- Provided text:
######

Every single mud administrator has surely faced the same problem, how to actually get the immortals to work. Sometimes it feels like the builder/wizard position is only a sign for the player to retire. They play the mud actively, logging in daily despite school, work etc. and get the requirements to become a wizard. After the promotion they work around for a couple of days, until disappearing almost completely. When you ask them about what is going on, you hear explanations of how their real life has suddenly become much more active, how they would love to be at the mud, but simply just do not have the time anymore and so on. So eventually they are returned back to player status. And not so surprisingly, after that they start to login again actively and play the mud daily.

Naturally it is more than possible that other responsibilities do actually take over the mudding time. But in the cases where the absence happens only when the person is an immortal and not a player, it is a sure sign that something is wrong with the wizardship itself.

######

- Data records:
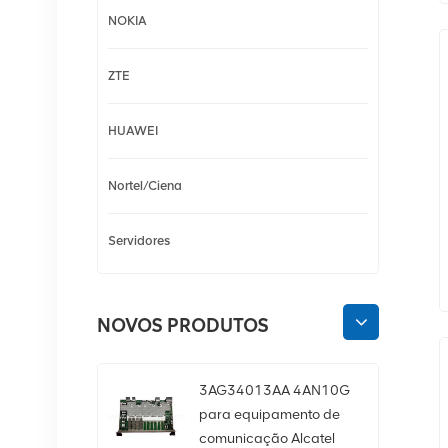
NOKIA
ZTE
HUAWEI
Nortel/Ciena
Servidores
NOVOS PRODUTOS
3AG34013AA 4AN10G
para equipamento de
comunicação Alcatel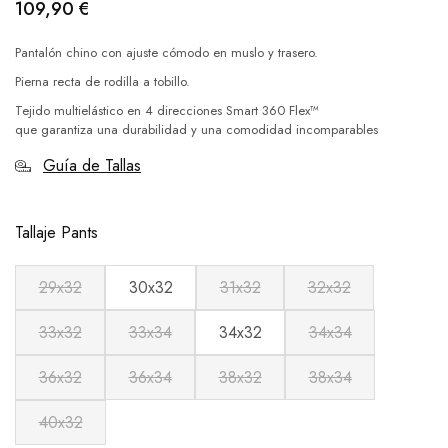
109,90
€
Pantalón chino con ajuste cómodo en muslo y trasero.
Pierna recta de rodilla a tobillo.
Tejido multielástico en 4 direcciones Smart 360 Flex™
que garantiza una durabilidad y una comodidad incomparables
Guía de Tallas
Tallaje Pants
29x32
30x32
31x32
32x32
33x32
33x34
34x32
34x34
36x32
36x34
38x32
38x34
40x32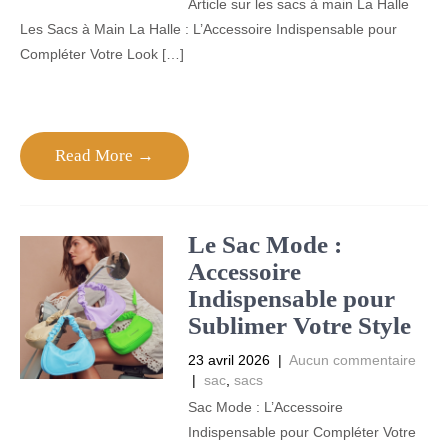
Article sur les sacs à main La Halle
Les Sacs à Main La Halle : L’Accessoire Indispensable pour
Compléter Votre Look […]
Read More →
Le Sac Mode :
Accessoire
Indispensable pour
Sublimer Votre Style
23 avril 2026
|
Aucun commentaire
|
sac
,
sacs
Sac Mode : L’Accessoire
Indispensable pour Compléter Votre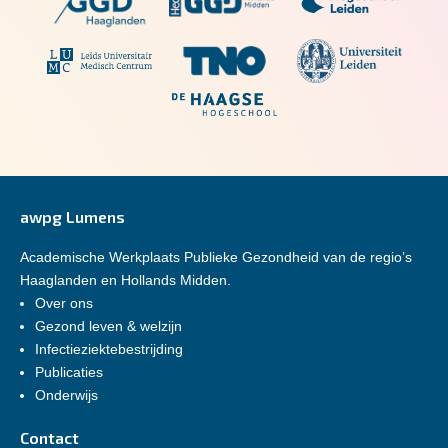
awpg Lumens
Academische Werkplaats Publieke Gezondheid van de regio’s
Haaglanden en Hollands Midden.
Over ons
Gezond leven & welzijn
Infectieziektebestrijding
Publicaties
Onderwijs
Contact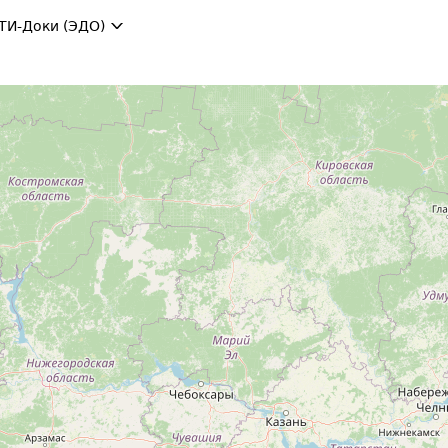
ТИ-Доки (ЭДО)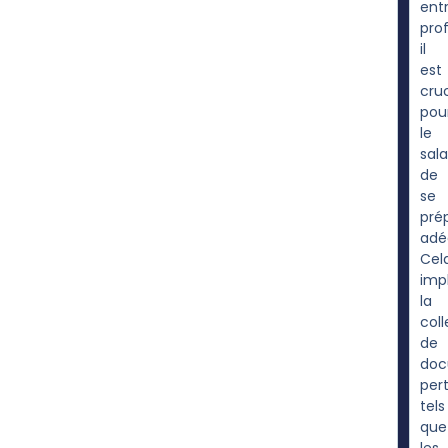
ent
prof
il
est
cruc
pou
le
sala
de
se
pré
adé
Cel
imp
la
col
de
doc
per
tels
que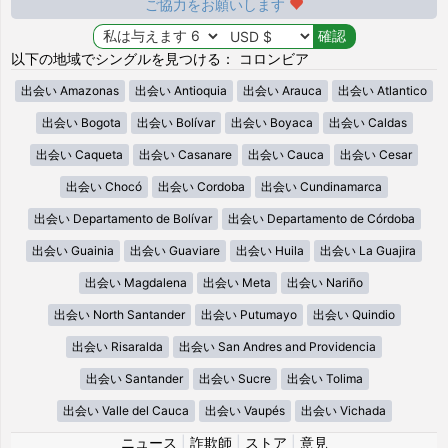
ご協力をお願いします
以下の地域でシングルを見つける： コロンビア
出会い Amazonas
出会い Antioquia
出会い Arauca
出会い Atlantico
出会い Bogota
出会い Bolívar
出会い Boyaca
出会い Caldas
出会い Caqueta
出会い Casanare
出会い Cauca
出会い Cesar
出会い Chocó
出会い Cordoba
出会い Cundinamarca
出会い Departamento de Bolívar
出会い Departamento de Córdoba
出会い Guainia
出会い Guaviare
出会い Huila
出会い La Guajira
出会い Magdalena
出会い Meta
出会い Nariño
出会い North Santander
出会い Putumayo
出会い Quindio
出会い Risaralda
出会い San Andres and Providencia
出会い Santander
出会い Sucre
出会い Tolima
出会い Valle del Cauca
出会い Vaupés
出会い Vichada
ニュース
|
詐欺師
|
ストア
|
意見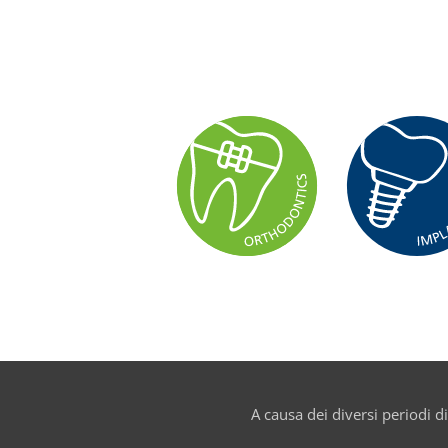
A causa dei diversi periodi di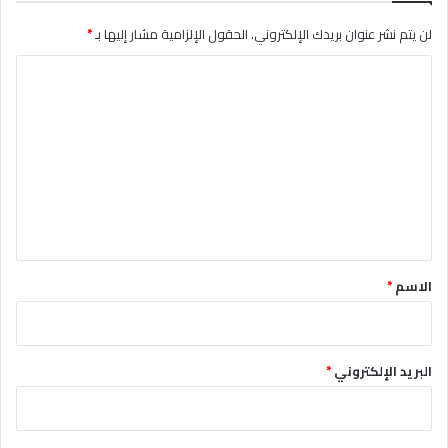
لن يتم نشر عنوان بريدك الإلكتروني.
الحقول الإلزامية مشار إليها بـ
*
ا
ل
ت
ع
ل
ي
ق
*
الاسم
*
البريد الإلكتروني
*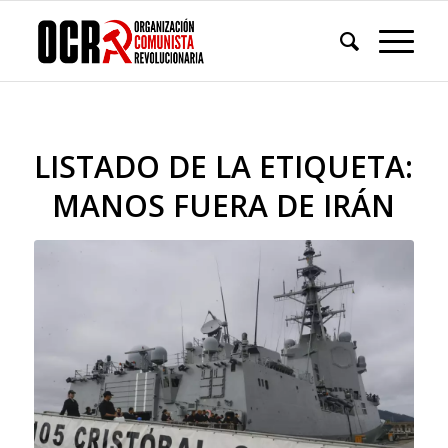
LISTADO DE LA ETIQUETA:
MANOS FUERA DE IRÁN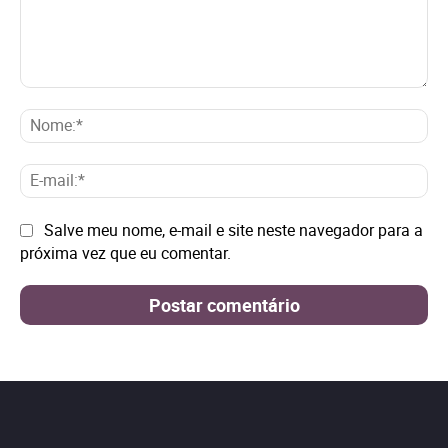
Comentário:
No
E-
mai
Site:
Salve meu nome, e-mail e site neste navegador para a
próxima vez que eu comentar.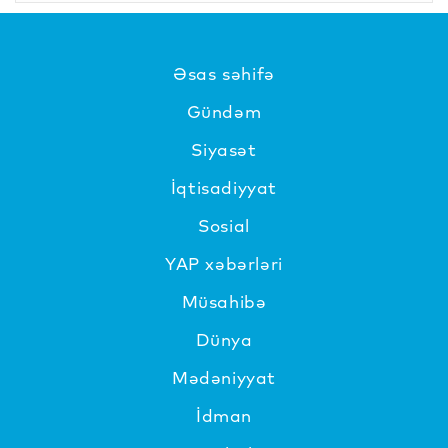
Əsas səhifə
Gündəm
Siyasət
İqtisadiyyat
Sosial
YAP xəbərləri
Müsahibə
Dünya
Mədəniyyat
İdman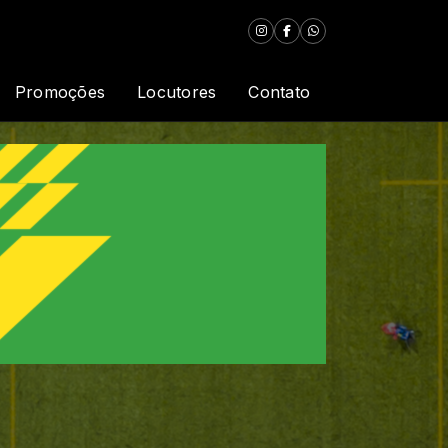
Promoções
Locutores
Contato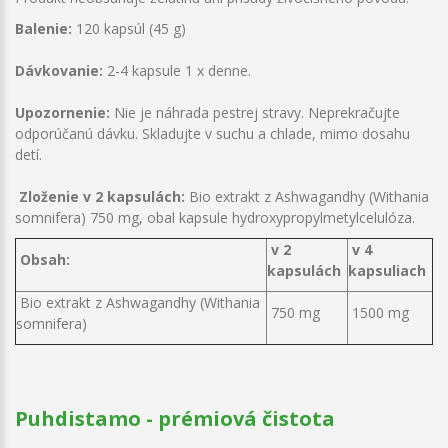
Balenie:
120 kapsúl (45 g)
Dávkovanie:
2-4 kapsule 1 x denne.
Upozornenie:
Nie je náhrada pestrej stravy. Neprekračujte
odporúčanú dávku. Skladujte v suchu a chlade, mimo dosahu
detí.
Zloženie v 2 kapsulách:
Bio extrakt z Ashwagandhy (Withania
somnifera) 750 mg, obal kapsule hydroxypropylmetylcelulóza.
v 2
v 4
Obsah:
kapsulách
kapsuliach
Bio extrakt z Ashwagandhy (Withania
750 mg
1500 mg
somnifera)
Puhdistamo - prémiová čistota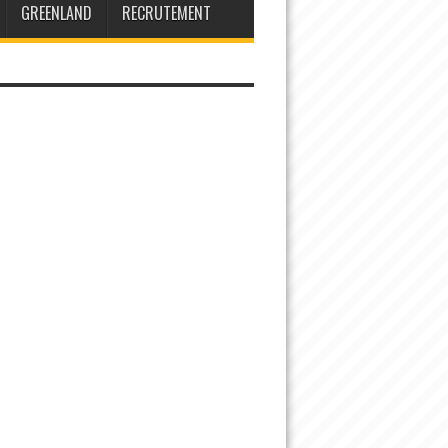
GREENLAND
RECRUTEMENT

######

- Task requirements:
- A) According to the passage on mud immortals, why is an immortal's absence a sure sign of a problem with the wizardship itself? Answer in one to three sentences.
- B) Continue the passage on mud immortals from its last sentence.

- Results of the tasks:
- A) The absence happens only while the person is an immortal and not while they are a player. Once such people are returned to player status, they start logging in again actively and play the mud daily. That shows their real life is not what keeps them away.

- B)
The most obvious explanation is that the person really had no idea of what is involved and expected of them as an immortal. Many players still harbour an idealistic picture of an all-powerful god who can do whatever they want. The truth is usually very far from that.

As much fun as creating new things and areas may be, it is still a very lonesome job. After all the discussed ideas and excellent planning, it is still the immortal who has to sit in front of the computer and make it all happen. Most new coders end up doing areas as well and once you have done a few rooms, it becomes fairly monotonius in that the basic work involved never changes.

Coding also does not give the sort of instant satisfaction that playing does. Even if the new coder is allowed to tinker with mudlib files, they usually need to wait for somebody else to check up that it is alright before the code is used etc. The coder may be asked to spend months doing an area that might not be opened to the players until six months.

Another problem is conflicts of desire. Many players have an idea of what they think is wrong with the mud and they become immortals with the intent of fixing the situation. First off, they might be faced with the reality that they simply will not be allowed to work on such important things until they have done a lot other tasks first. Secondly, even if they are allowed, they may find that their opinions do not quite match with the administrators and the immortals ideas are turned down.

A viable possibility is also just that the player finds themself incapable of doing the things they wanted to. The best of dreams and ideas may be crumbled by the harsh reality that the immortal has no clue how to code them, gets frustrated trying to learn and gives up.

There are some steps which can be taken to lessen the previously mentioned problems.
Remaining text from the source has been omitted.